Prigozy T I, Sieling P A, Clemens D, Stewart P L, Behar S M, Porcelli S A, Brenner M B, Modlin R L, Kronenberg M
Department of Microbiology and Immunology, University of California at Los Angeles 90095, USA.
Immunity. 1997 Feb;6(2):187-97. doi: 10.1016/s1074-7613(00)80425-2.
We have characterized the CD1b-mediated presentation pathway for the mycobacterial lipoglycan lipoarabinomannan (LAM) in monocyte-derived antigen-presenting cells. The macrophage mannose receptor (MR) was responsible for uptake of LAM. Antagonism of MR function inhibited both the internalization of LAM and the presentation of this antigen to LAM-reactive T cells. Intracellular MRs were most abundant in early endosomes, but they also were located in the compartment for MHC class II antigen loading (MIIC). Internalized LAM was transported to late endosomes, lysosomes, and MIICs. MRs colocalized with CD1b molecules, suggesting that the MR could deliver LAM to late endosomes for loading onto CD1b. LAM and CD1b colocalized in organelles that may be sites of lipoglycan antigen loading. This pathway links recognition of microbial antigens by a receptor of the innate immune system to the induction of adaptive T cell responses.

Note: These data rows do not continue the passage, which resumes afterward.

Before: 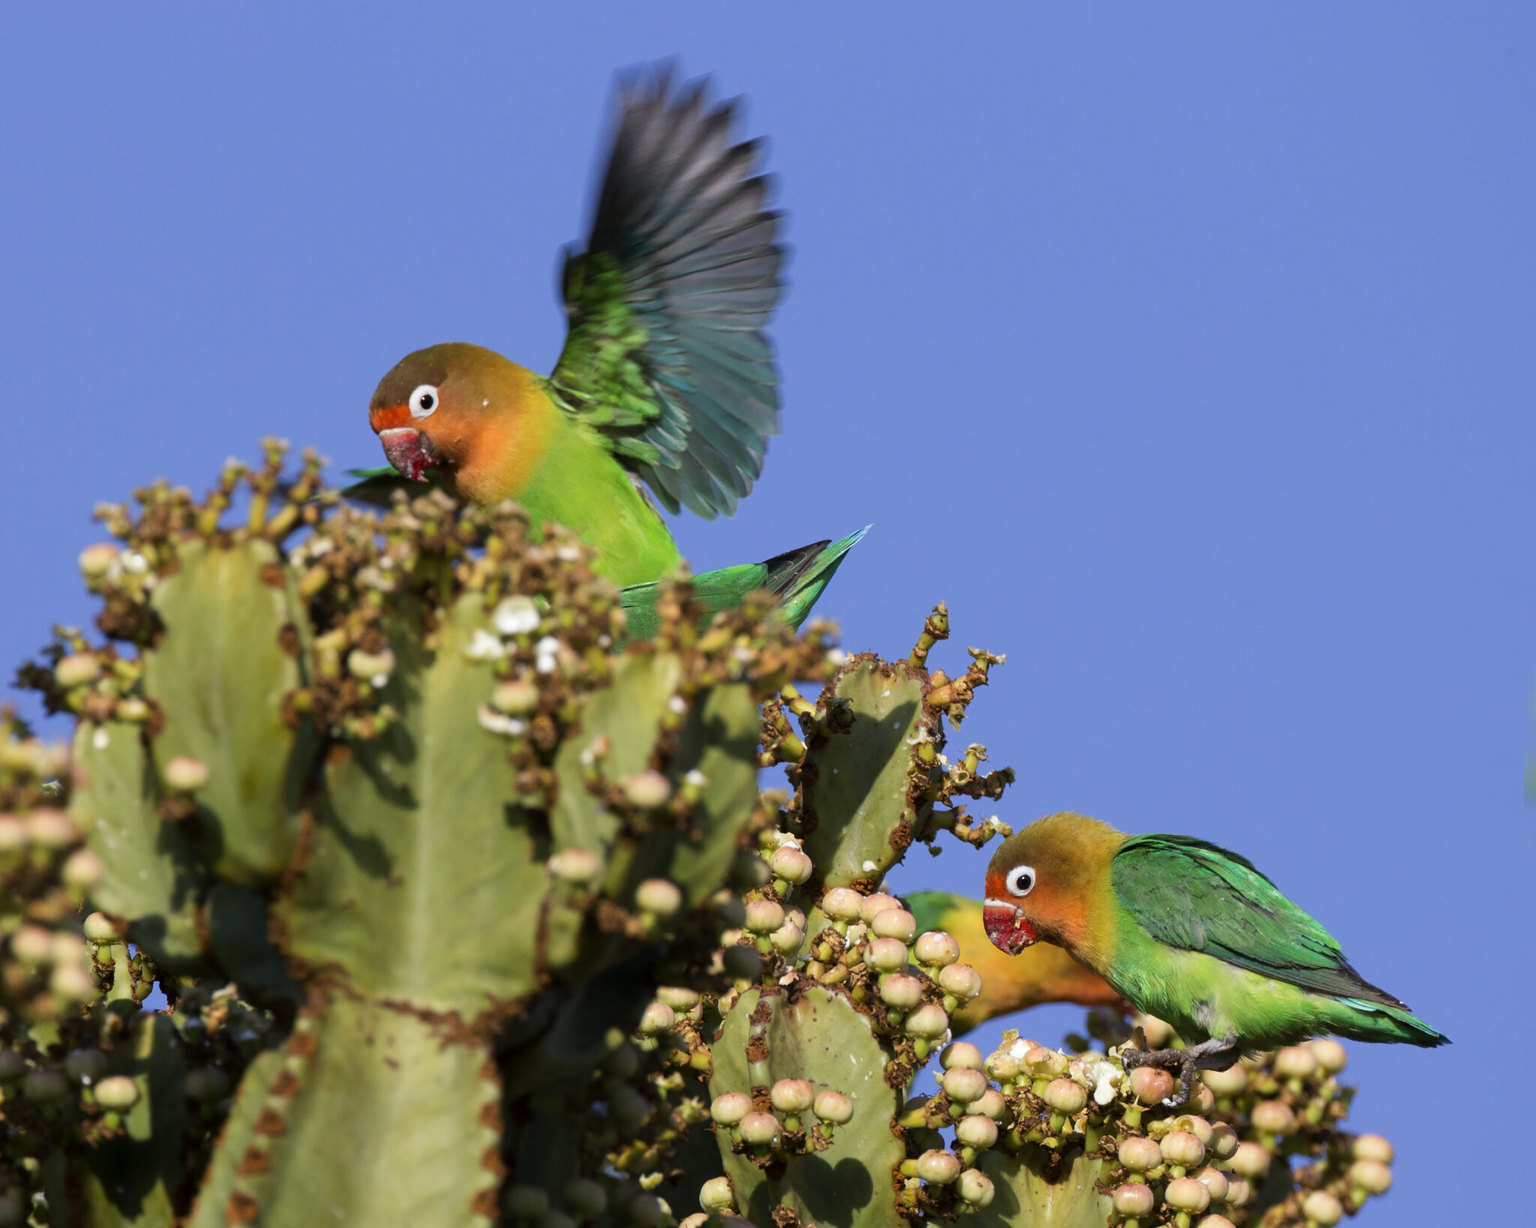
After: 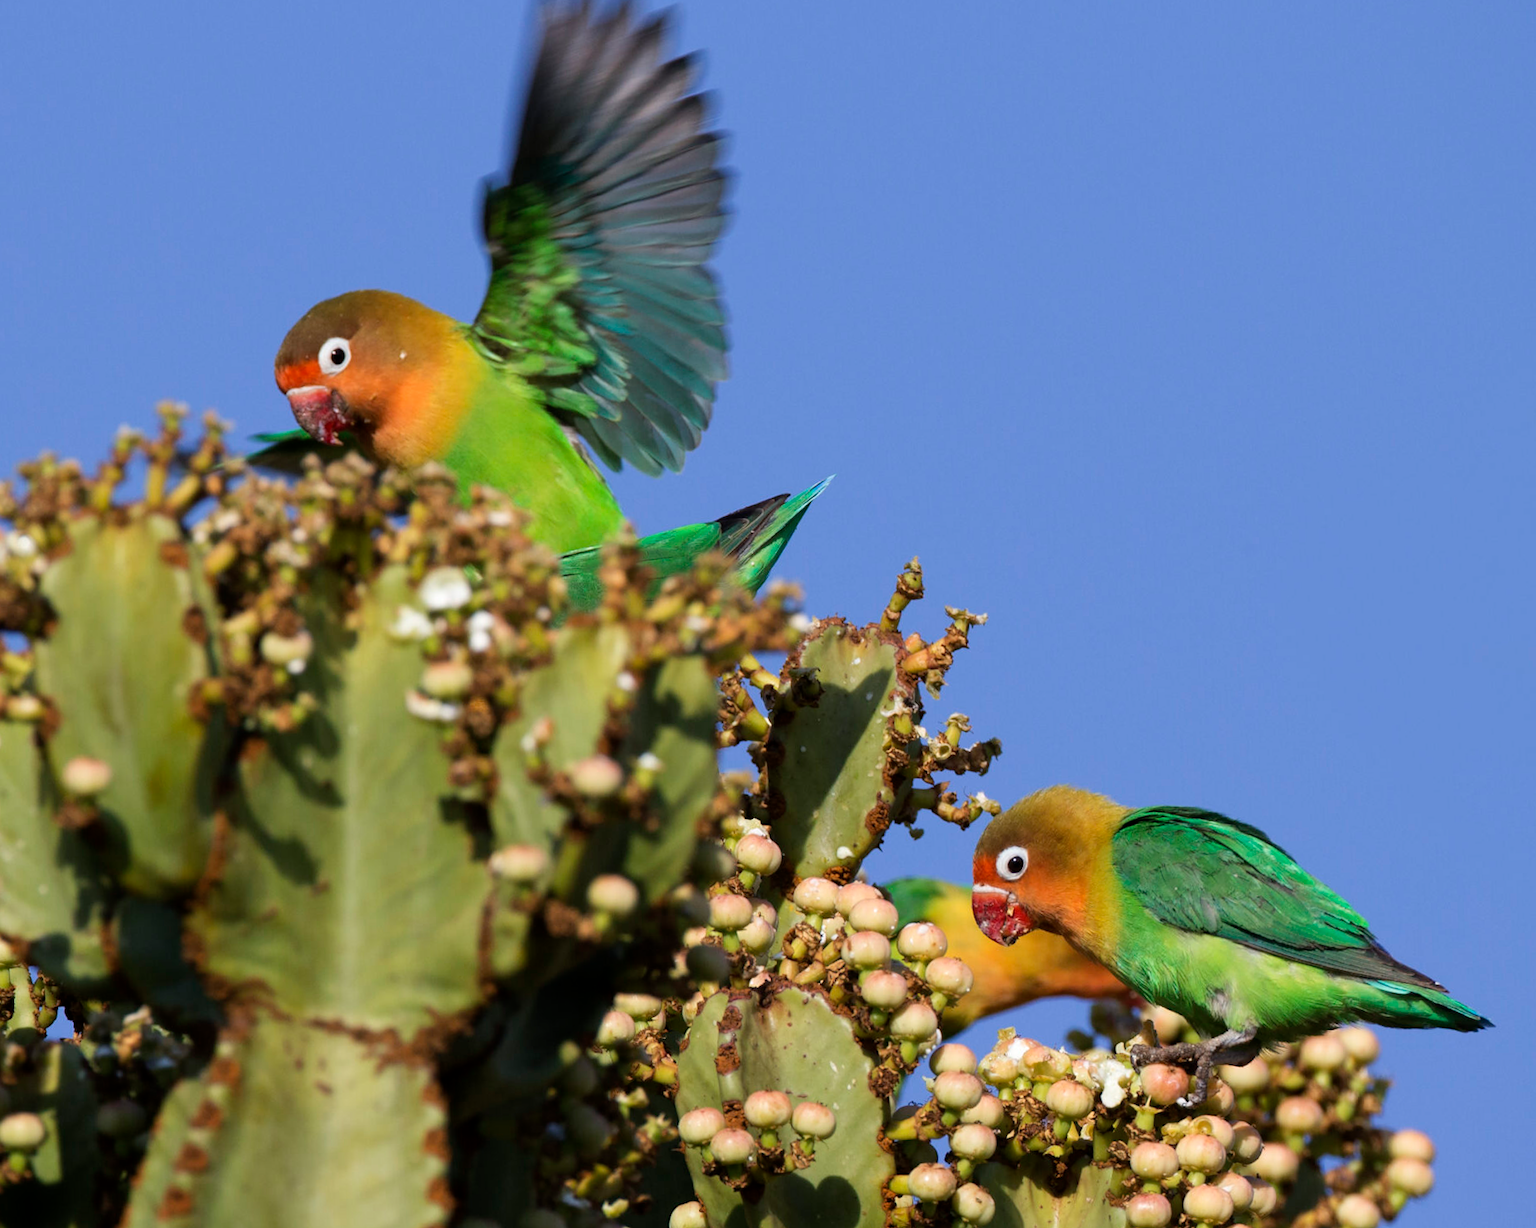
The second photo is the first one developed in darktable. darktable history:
crop and rotate: angle 1.96°, left 5.673%, top 5.673%
color correction: saturation 0.99
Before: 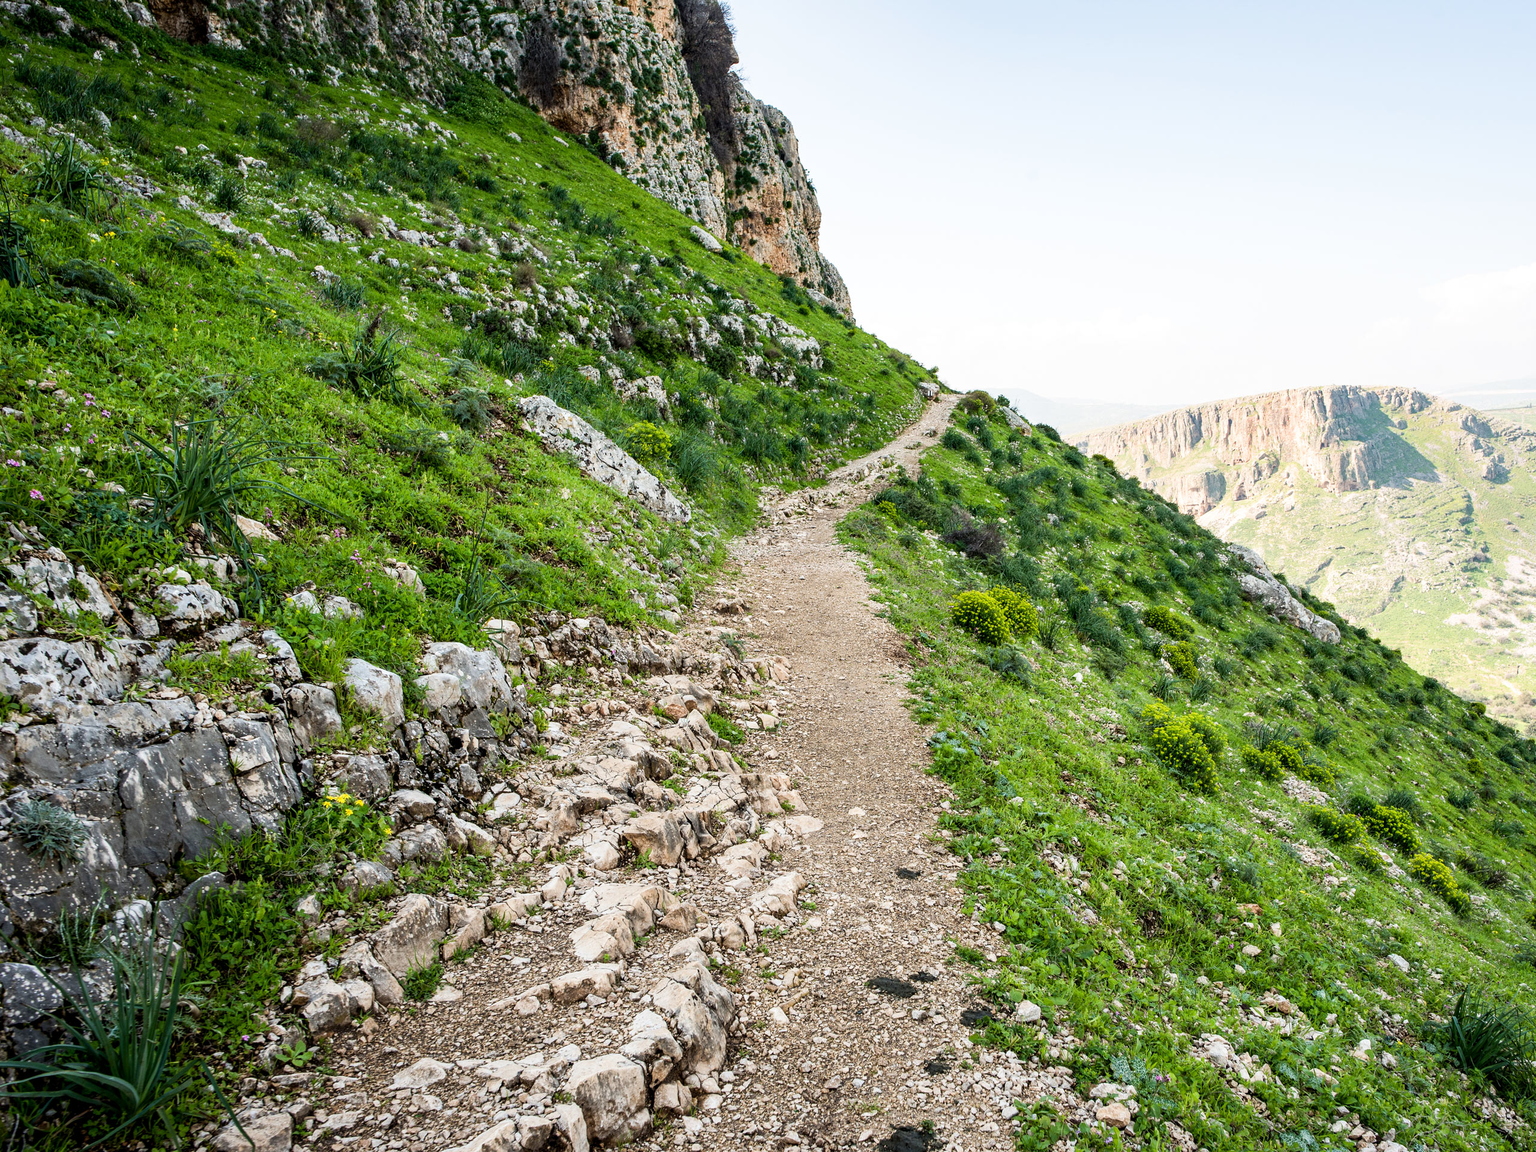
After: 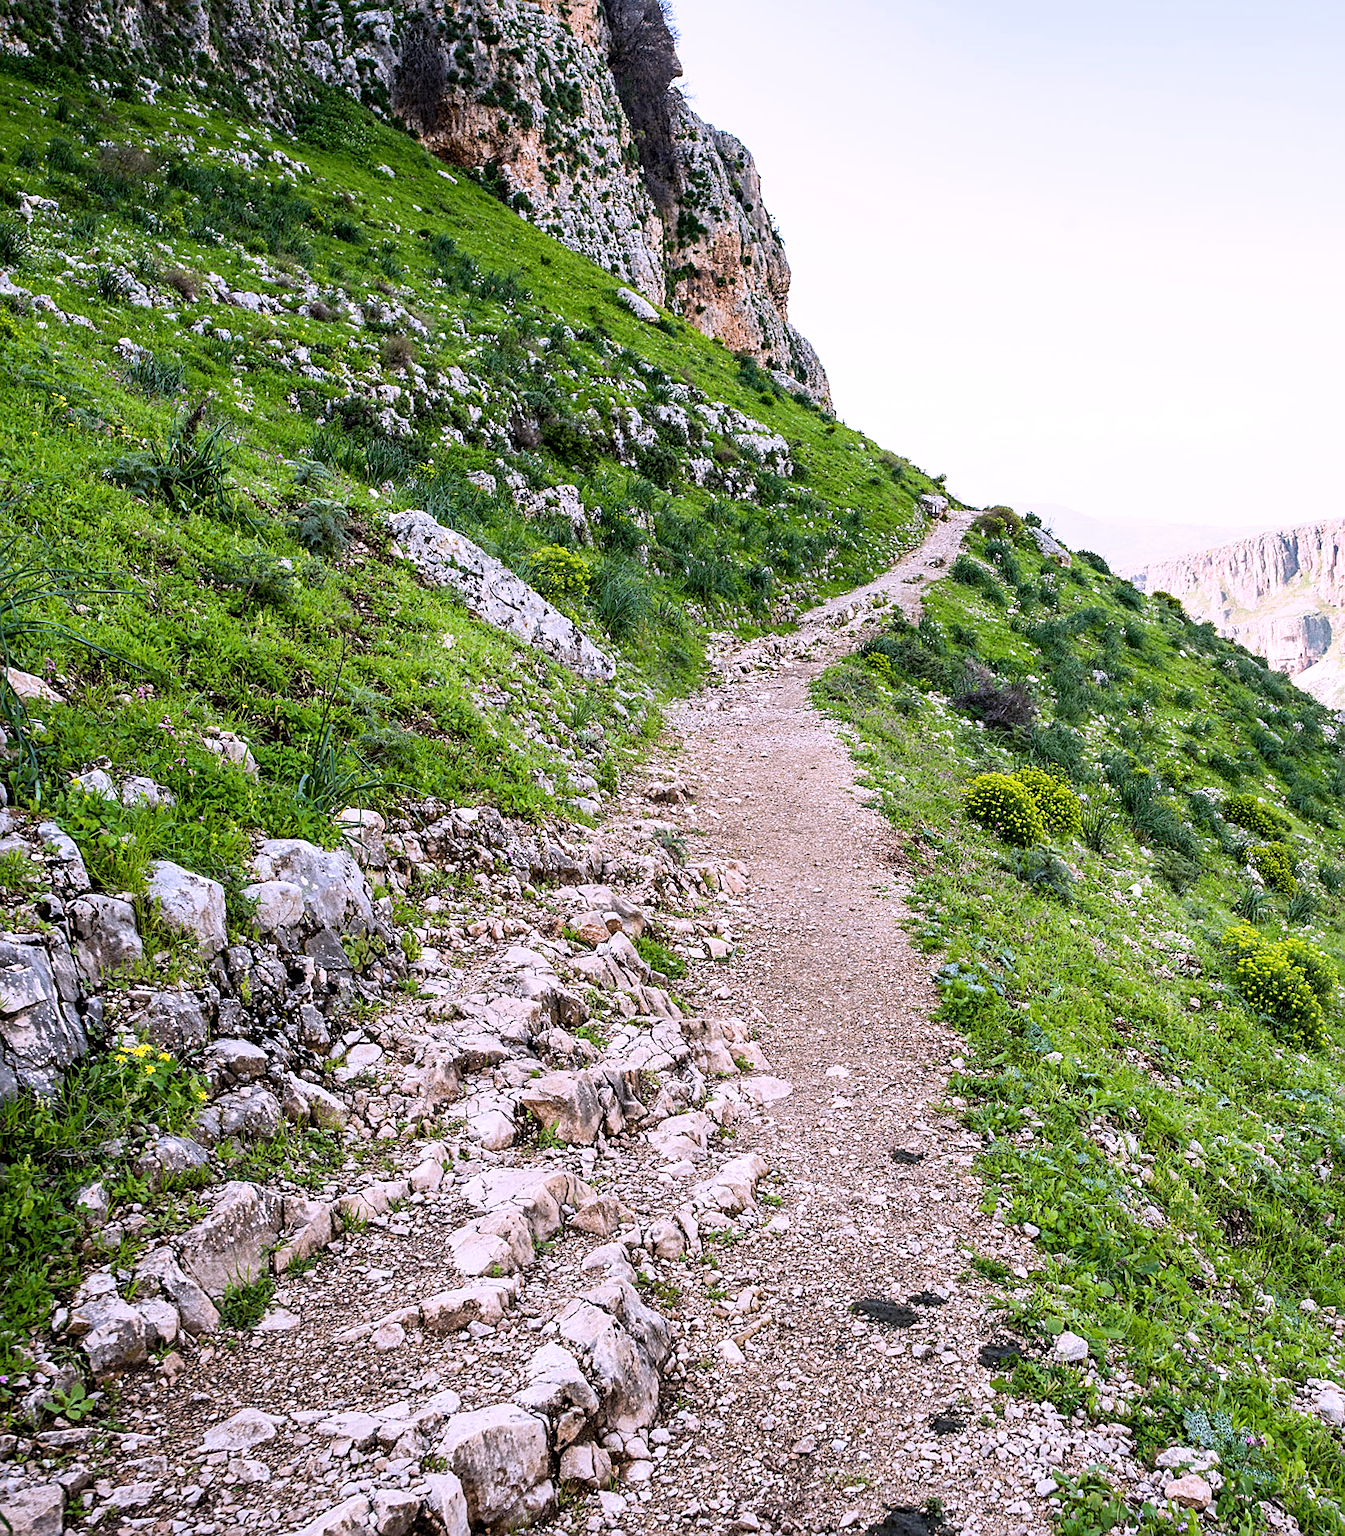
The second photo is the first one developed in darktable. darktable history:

我们已经在单核细胞衍生的抗原呈递细胞中,对分枝杆菌脂多糖脂阿拉伯甘露聚糖(LAM)的CD1b介导的呈递途径进行了表征。巨噬细胞甘露糖受体(MR)负责LAM的摄取。MR功能的拮抗作用既抑制了LAM的内化,也抑制了该抗原向LAM反应性T细胞的呈递。细胞内MR在早期内体中最为丰富,但它们也位于MHC II类抗原加载区室(MIIC)中。内化的LAM被转运至晚期内体、溶酶体和MIIC。MR与CD1b分子共定位,表明MR可将LAM递送至晚期内体以加载到CD1b上。LAM和CD1b在可能是脂多糖抗原加载位点的细胞器中共定位。该途径将先天性免疫系统的受体对微生物抗原的识别与适应性T细胞反应的诱导联系起来。